[Start Dataset]
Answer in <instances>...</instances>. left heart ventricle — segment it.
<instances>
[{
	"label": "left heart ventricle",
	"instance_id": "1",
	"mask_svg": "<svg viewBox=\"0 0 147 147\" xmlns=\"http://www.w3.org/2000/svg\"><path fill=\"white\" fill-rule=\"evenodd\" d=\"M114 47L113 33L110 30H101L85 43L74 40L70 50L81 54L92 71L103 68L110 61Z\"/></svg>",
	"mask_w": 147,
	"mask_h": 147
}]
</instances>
[End Dataset]
→ **Task description**:
Copy the records above line for line, with no changes.

→ **Full response**:
Answer in <instances>...</instances>. left heart ventricle — segment it.
<instances>
[{
	"label": "left heart ventricle",
	"instance_id": "1",
	"mask_svg": "<svg viewBox=\"0 0 147 147\" xmlns=\"http://www.w3.org/2000/svg\"><path fill=\"white\" fill-rule=\"evenodd\" d=\"M114 47L113 33L110 30H101L85 43L74 40L70 50L81 54L92 71L103 68L110 61Z\"/></svg>",
	"mask_w": 147,
	"mask_h": 147
}]
</instances>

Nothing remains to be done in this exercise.